■ **Aim of the task**:
The word "Babadins" marks the lines to report; pull each of them from the listing.

┌─ Data shown

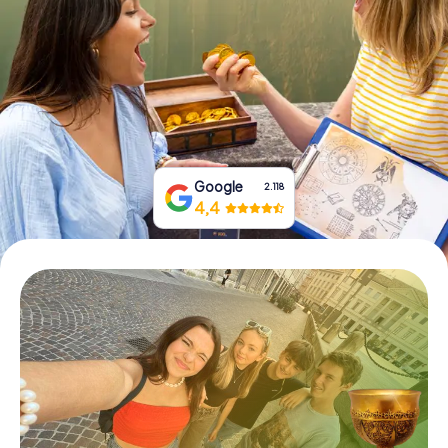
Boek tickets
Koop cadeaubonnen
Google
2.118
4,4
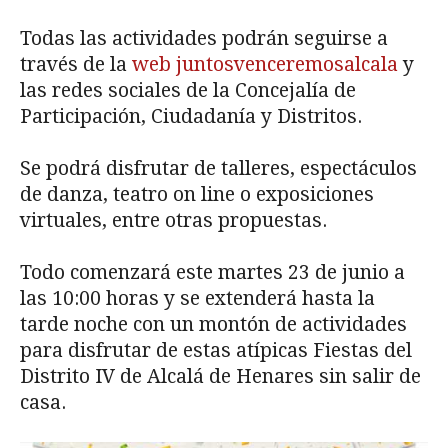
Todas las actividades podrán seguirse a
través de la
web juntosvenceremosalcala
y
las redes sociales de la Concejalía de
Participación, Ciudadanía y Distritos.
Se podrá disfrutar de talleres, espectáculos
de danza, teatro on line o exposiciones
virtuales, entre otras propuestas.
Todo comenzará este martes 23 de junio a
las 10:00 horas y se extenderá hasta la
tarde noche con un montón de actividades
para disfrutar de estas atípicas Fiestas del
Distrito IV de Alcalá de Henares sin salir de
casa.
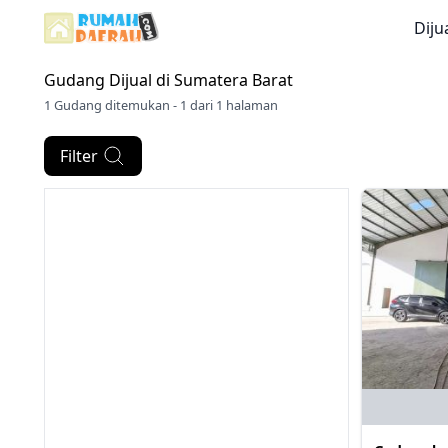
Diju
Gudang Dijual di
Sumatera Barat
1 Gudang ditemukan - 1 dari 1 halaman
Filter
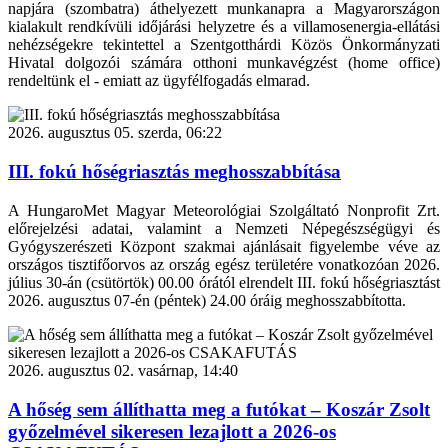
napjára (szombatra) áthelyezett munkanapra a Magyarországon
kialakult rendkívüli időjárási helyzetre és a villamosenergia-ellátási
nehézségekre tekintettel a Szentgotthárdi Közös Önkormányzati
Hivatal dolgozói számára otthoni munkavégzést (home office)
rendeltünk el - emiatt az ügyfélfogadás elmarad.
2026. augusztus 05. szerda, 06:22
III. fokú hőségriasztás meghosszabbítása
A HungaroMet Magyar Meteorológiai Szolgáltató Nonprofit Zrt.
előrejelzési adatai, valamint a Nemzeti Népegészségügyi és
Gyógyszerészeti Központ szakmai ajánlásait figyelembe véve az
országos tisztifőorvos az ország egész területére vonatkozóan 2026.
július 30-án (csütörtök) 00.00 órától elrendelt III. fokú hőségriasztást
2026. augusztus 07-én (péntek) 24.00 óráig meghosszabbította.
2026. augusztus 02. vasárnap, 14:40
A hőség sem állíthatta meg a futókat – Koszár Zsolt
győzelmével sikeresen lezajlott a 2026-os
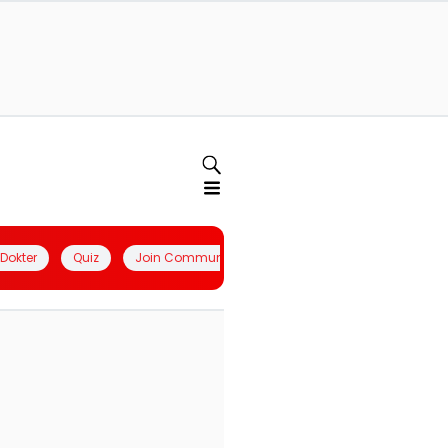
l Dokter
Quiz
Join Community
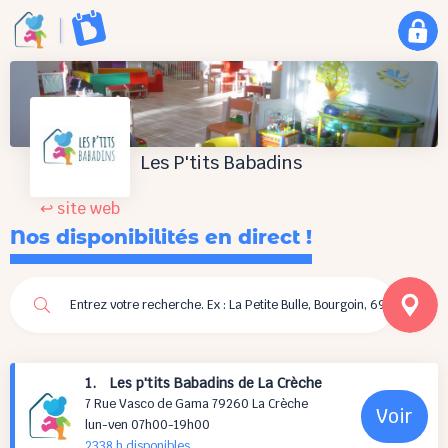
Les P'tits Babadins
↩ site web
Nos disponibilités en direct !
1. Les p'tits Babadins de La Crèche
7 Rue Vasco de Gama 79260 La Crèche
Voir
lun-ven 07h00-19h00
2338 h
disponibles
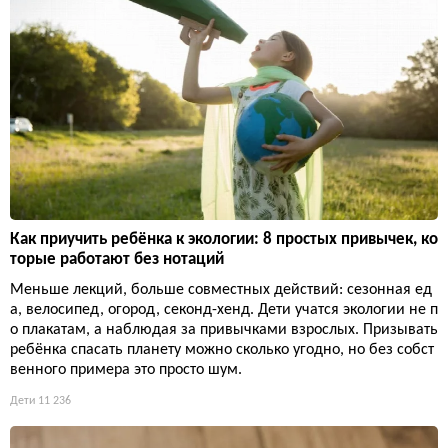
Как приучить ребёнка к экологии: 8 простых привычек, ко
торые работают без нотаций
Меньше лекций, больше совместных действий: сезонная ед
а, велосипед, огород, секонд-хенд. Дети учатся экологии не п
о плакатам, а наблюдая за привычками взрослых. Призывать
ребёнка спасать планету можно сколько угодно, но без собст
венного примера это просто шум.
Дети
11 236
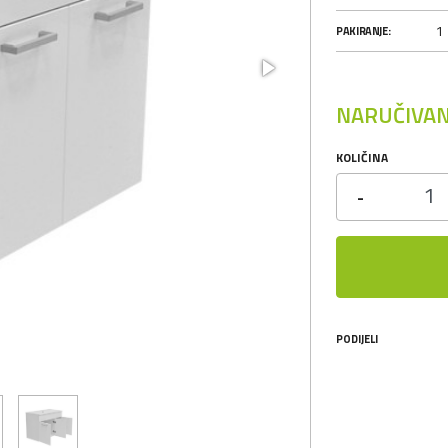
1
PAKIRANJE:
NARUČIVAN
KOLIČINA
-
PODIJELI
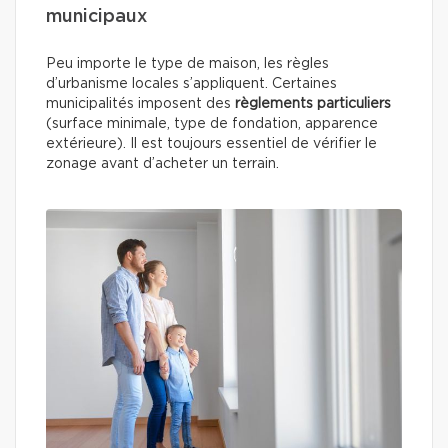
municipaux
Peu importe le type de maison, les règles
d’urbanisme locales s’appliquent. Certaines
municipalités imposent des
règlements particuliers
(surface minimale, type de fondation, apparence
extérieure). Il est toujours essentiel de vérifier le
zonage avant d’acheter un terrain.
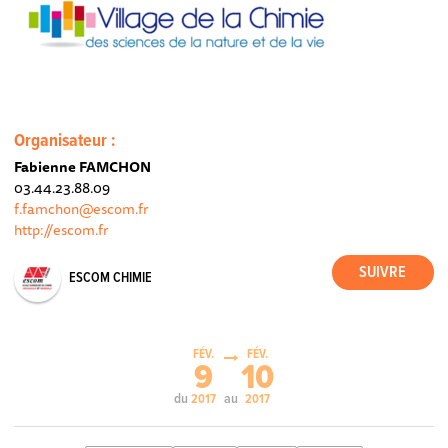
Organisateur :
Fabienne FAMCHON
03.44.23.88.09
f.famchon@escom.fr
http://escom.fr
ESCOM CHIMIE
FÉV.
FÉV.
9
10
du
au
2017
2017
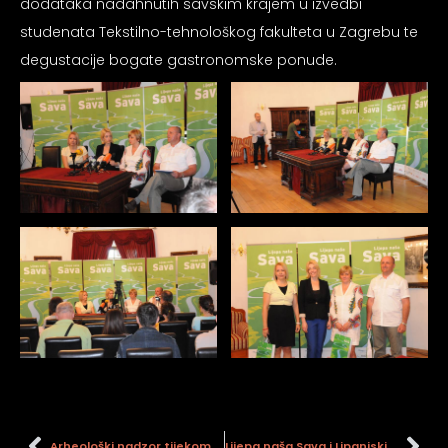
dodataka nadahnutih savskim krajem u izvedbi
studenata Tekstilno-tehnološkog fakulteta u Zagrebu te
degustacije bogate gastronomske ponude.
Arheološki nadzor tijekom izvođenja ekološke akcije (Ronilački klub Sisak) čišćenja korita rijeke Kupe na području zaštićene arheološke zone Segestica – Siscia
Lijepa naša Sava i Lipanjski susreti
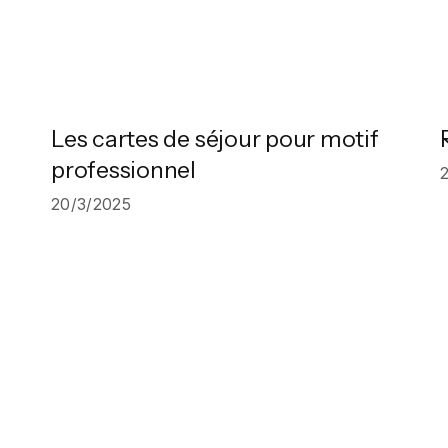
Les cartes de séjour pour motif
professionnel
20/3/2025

└─

■ **Exercise solution**:
Les P'tits Babadins
1. Les p'tits Babadins de La Crèche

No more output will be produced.